S’appuyant sur le recensement de 2006 pour la région métropolitaine de Montréal, Pelletier tente de vérifier l’existence d’une forme très ciblée de ségrégation démographique, la ségrégation selon le type de famille, et d’en évaluer l’importance. Il constate l’existence d’une interaction importante entre l’appartenance ethnoculturelle et le type de famille et nous invite à considérer avec prudence les résultats de recherches qui n’en tiennent pas compte.

Le dernier article, écrit par Dillon et Joubert, illustre bien le travail rigoureux de critique des sources nécessaire pour exploiter le riche potentiel des microdonnées censitaires historiques. Ce travail était d’autant plus exigeant dans le cas du recensement de 1852, premier recensement nominatif canadien du 19e siècle, qu’un tiers des manuscrits a été perdu, notamment la majorité des données concernant Montréal. L’évaluation de la qualité des données restantes permet aux auteures de conclure que l’échantillon est représentatif à l’échelle provinciale, mais que l’analyse au niveau des sous-districts requerra beaucoup de prudence. La même prudence dont devront faire preuve les utilisateurs des données de l’ENM de 2011 ! Danielle Gauvreau avait bien résumé cette situation paradoxale dans sa présentation au colloque : « La sophistication des processus de collecte et des méthodes d’analyse fait généralement en sorte qu’il est plus facile d’étudier les populations contemporaines que celles du passé ; or on assistera sous peu à un renversement de situation imprévu, au moment même où un fructueux arrimage entre le passé et le présent semblait possible. »

Dans une note de recherche très pertinente tirée également d’une présentation faite au colloque, Christophe Bergouignan passe en revue les différents types de méthodes utilisées en matière de prospective démographique localisée, et examine la nature des données de recensement nécessaires à leur mise en oeuvre. L’auteur nous rappelle à juste titre que, dans les pays comme le Canada où l’information sur les populations locales s’appuie essentiellement sur les recensements, le moindre changement dans le questionnaire ou dans les principes de collecte peut avoir des conséquences importantes et inattendues « sur la capacité à répondre aux interrogations prospectives territoriales et donc sur la formulation de politiques publiques à l’échelle territoriale […] », ce que vient de nous confirmer la mise en garde de Statistique Canada quant à l’utilisation des données sur la langue du recensement de 2011.

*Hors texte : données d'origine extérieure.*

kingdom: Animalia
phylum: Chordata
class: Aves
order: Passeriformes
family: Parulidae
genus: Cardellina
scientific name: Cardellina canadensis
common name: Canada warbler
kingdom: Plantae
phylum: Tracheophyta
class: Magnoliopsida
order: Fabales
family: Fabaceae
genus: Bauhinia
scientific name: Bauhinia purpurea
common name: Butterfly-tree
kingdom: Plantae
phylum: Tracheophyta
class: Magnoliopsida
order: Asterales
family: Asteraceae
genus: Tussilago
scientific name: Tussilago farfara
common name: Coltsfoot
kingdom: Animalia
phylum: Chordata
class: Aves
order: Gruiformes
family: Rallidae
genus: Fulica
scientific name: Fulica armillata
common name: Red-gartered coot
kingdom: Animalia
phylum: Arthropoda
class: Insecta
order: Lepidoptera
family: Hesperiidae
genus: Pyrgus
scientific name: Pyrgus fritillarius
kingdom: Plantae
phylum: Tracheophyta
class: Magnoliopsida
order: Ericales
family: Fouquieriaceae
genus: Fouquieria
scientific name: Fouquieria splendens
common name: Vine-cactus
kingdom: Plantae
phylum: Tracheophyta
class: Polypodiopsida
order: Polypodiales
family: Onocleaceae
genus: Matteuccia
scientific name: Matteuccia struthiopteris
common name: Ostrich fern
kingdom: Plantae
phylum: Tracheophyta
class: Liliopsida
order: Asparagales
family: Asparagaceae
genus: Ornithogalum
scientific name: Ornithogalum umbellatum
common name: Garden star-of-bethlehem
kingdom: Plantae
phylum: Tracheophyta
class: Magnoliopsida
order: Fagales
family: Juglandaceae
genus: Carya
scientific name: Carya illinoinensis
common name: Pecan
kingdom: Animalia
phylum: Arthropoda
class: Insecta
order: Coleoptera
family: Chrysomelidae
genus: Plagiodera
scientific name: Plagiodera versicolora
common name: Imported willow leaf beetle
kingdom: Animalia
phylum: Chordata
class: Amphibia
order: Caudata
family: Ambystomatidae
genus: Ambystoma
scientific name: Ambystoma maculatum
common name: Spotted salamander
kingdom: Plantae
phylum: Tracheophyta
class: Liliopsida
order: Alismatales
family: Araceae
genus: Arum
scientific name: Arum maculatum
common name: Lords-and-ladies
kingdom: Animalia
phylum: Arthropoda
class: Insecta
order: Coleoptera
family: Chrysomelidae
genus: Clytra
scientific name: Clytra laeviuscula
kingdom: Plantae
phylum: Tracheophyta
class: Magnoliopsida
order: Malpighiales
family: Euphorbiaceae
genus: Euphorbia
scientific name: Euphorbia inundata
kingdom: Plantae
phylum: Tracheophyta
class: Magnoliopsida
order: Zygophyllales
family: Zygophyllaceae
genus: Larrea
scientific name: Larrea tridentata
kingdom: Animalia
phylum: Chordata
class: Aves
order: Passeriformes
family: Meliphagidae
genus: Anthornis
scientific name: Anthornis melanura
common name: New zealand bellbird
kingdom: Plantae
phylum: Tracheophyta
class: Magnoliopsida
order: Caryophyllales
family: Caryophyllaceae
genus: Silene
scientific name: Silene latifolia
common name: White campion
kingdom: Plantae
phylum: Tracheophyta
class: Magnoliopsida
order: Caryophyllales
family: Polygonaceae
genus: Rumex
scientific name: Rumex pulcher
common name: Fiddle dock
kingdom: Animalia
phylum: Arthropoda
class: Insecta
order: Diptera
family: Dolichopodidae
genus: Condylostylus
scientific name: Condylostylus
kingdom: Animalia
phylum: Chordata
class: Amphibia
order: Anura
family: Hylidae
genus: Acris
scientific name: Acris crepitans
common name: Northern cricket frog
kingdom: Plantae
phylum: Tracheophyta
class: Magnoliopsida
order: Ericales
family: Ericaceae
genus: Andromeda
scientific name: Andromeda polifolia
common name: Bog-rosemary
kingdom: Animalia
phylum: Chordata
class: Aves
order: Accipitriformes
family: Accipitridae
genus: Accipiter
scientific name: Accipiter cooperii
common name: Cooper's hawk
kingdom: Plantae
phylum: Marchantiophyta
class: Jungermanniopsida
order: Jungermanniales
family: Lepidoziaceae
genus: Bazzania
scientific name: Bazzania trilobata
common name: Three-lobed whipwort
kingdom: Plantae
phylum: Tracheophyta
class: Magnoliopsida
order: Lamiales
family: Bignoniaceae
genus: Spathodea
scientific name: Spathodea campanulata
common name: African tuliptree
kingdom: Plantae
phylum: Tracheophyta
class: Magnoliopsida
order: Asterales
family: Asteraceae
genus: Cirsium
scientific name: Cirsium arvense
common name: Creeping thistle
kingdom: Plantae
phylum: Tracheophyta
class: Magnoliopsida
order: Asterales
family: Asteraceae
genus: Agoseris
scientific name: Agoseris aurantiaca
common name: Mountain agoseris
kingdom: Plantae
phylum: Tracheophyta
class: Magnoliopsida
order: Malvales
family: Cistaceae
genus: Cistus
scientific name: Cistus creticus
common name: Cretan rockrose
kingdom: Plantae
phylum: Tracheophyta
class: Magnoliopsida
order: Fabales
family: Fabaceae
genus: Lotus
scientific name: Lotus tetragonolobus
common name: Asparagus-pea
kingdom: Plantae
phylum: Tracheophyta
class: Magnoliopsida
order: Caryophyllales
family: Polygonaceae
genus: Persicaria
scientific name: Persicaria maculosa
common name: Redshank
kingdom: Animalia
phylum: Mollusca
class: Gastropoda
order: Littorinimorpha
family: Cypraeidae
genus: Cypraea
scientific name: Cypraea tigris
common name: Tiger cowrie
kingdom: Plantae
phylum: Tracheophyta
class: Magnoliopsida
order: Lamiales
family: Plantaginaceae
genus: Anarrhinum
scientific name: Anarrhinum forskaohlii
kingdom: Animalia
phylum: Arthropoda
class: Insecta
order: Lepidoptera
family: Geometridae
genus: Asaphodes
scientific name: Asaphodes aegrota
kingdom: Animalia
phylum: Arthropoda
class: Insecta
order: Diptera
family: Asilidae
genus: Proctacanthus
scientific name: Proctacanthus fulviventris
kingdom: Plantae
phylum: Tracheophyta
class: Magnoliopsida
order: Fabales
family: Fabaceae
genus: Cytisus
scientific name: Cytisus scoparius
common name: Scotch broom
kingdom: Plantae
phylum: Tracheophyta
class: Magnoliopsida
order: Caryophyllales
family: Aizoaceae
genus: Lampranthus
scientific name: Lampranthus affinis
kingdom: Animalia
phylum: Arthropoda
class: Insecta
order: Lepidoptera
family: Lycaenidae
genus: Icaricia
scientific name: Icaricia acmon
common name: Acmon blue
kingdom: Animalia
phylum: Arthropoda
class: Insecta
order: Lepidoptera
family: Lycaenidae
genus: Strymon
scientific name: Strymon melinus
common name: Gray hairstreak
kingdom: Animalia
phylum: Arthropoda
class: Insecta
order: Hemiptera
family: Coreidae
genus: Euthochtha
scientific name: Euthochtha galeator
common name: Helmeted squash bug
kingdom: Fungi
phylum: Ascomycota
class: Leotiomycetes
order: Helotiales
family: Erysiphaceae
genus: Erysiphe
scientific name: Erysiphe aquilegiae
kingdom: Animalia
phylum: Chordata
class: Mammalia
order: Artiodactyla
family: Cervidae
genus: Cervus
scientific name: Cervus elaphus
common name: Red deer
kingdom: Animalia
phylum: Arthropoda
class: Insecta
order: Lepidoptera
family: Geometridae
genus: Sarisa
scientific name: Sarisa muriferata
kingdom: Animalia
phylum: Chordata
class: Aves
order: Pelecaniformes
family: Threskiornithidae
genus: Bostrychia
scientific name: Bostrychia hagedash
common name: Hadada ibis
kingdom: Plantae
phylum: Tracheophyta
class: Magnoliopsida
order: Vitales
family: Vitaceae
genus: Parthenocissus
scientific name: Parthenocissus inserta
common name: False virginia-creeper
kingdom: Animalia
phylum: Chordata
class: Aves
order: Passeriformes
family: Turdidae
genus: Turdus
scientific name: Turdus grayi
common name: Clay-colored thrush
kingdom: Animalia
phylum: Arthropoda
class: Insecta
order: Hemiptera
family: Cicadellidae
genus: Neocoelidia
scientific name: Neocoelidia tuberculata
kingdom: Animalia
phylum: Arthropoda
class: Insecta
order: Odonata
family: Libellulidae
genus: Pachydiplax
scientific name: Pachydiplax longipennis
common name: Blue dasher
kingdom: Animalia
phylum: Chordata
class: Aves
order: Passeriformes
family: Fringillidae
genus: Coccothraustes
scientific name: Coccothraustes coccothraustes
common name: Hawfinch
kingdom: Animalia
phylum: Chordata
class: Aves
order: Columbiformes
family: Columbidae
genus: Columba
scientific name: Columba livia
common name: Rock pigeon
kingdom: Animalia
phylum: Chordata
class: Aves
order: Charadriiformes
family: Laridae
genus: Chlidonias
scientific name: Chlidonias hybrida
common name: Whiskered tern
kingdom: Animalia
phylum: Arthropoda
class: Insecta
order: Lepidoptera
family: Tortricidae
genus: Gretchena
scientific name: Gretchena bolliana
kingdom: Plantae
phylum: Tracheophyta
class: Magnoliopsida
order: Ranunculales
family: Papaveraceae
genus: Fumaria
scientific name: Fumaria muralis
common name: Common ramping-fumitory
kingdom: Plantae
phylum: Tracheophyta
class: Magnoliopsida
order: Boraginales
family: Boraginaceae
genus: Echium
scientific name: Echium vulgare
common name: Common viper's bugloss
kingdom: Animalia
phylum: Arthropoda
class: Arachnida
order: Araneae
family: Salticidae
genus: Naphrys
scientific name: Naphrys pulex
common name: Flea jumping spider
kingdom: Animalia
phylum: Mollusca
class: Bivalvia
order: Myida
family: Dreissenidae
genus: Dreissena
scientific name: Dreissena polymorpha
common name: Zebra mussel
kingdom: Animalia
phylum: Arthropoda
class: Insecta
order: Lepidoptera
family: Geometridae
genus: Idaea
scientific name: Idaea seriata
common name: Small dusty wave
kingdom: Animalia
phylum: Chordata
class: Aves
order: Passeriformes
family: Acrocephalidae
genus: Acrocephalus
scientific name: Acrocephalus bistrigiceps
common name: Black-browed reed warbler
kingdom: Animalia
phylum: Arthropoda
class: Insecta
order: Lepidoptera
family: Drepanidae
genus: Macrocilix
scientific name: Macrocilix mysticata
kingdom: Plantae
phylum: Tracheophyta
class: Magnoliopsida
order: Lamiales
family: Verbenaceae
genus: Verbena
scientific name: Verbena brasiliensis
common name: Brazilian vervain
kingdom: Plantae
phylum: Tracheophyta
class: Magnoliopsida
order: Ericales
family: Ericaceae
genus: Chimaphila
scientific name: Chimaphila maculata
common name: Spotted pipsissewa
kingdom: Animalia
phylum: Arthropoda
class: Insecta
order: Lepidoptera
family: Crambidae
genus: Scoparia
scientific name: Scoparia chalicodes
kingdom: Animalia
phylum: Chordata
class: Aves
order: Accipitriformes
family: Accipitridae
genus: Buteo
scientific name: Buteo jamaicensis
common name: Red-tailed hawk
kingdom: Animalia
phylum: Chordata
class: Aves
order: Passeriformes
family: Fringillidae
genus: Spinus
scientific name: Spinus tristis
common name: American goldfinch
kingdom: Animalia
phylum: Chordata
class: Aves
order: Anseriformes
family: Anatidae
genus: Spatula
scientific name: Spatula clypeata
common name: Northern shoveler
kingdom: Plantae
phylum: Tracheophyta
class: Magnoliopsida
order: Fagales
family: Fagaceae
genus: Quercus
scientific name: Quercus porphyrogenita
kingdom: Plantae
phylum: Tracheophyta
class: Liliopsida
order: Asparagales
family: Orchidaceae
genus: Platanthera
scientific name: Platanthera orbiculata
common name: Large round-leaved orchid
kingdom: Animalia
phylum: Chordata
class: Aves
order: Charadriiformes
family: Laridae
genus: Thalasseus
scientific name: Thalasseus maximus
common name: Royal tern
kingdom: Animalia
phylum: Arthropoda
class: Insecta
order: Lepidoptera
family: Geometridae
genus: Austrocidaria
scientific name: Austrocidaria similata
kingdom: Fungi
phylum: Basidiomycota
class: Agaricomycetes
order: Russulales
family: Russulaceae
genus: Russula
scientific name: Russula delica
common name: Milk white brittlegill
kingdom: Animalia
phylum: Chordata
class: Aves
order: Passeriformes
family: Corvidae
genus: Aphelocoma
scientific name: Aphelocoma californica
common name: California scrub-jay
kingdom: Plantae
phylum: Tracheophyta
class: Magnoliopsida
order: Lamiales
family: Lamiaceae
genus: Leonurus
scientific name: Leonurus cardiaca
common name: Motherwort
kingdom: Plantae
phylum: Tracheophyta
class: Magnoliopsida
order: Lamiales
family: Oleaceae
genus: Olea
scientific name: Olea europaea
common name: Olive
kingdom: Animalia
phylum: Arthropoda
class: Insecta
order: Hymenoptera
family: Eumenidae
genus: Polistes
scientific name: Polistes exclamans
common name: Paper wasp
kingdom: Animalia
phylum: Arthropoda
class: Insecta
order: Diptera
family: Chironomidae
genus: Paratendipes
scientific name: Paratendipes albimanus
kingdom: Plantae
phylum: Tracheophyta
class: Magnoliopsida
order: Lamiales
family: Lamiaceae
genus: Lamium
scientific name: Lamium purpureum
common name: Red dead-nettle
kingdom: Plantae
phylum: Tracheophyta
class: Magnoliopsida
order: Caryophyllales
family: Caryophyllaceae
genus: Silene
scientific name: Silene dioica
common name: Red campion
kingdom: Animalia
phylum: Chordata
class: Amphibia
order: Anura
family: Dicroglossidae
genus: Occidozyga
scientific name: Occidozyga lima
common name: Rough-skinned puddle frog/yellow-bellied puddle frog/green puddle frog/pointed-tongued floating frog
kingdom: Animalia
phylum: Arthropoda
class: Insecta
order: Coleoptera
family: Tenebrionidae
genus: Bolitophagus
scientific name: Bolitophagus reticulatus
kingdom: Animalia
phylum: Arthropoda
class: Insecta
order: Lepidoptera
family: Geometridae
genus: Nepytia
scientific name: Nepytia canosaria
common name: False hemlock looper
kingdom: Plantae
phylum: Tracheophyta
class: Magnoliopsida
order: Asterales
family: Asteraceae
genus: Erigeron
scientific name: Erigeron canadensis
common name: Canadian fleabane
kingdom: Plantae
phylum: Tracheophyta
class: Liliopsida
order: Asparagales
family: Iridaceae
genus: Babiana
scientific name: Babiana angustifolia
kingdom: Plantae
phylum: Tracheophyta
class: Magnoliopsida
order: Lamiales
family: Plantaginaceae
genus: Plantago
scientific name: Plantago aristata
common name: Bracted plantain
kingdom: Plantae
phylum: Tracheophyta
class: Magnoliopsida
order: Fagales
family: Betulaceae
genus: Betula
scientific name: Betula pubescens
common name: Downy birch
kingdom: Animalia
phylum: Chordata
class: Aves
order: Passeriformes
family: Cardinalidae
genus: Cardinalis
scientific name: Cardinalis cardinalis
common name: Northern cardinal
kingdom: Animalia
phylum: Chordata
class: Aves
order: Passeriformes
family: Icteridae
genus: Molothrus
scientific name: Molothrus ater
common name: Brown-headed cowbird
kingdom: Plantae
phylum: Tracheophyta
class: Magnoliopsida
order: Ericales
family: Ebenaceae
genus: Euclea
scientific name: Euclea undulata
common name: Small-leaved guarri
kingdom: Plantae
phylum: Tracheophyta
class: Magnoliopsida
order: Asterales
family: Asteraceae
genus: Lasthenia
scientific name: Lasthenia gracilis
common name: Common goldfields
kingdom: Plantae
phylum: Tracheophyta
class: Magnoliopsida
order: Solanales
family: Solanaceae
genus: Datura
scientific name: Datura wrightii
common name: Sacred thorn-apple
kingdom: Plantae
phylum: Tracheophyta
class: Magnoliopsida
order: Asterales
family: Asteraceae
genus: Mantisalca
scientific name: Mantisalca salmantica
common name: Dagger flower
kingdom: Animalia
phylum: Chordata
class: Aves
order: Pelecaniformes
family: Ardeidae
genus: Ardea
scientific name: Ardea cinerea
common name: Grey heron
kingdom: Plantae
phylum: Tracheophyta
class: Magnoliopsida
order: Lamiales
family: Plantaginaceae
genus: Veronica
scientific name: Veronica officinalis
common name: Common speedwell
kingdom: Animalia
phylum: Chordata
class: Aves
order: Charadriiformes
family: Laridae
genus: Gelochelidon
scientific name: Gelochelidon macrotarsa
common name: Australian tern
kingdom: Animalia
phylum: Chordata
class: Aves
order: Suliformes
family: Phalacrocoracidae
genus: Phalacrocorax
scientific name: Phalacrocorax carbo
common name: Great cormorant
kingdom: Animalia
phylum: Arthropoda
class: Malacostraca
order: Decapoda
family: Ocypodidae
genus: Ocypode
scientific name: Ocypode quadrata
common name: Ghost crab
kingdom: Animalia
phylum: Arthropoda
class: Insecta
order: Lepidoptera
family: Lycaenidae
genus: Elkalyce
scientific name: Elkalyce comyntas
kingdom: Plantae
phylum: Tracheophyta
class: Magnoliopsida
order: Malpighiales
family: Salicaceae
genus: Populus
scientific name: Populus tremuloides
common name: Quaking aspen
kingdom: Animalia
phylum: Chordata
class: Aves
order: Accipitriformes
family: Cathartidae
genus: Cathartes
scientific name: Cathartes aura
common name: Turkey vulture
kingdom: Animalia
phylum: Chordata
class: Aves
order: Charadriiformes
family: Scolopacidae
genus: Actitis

Clôturant une année de mobilisation de la communauté scientifique contre la décision de supprimer le questionnaire long du recensement canadien de 2011, la tenue du colloque en mai 2011 offrait une occasion propice de nous interroger sur l’avenir des recensements. Alors que les conséquences de cette décision apparaissent de plus en plus clairement avec la diffusion des premiers résultats du recensement et des taux de réponse de l’ENM, la publication de ce numéro tombe à point pour approfondir la réflexion autour des enjeux liés à la place des recensements dans la production de l’information statistique.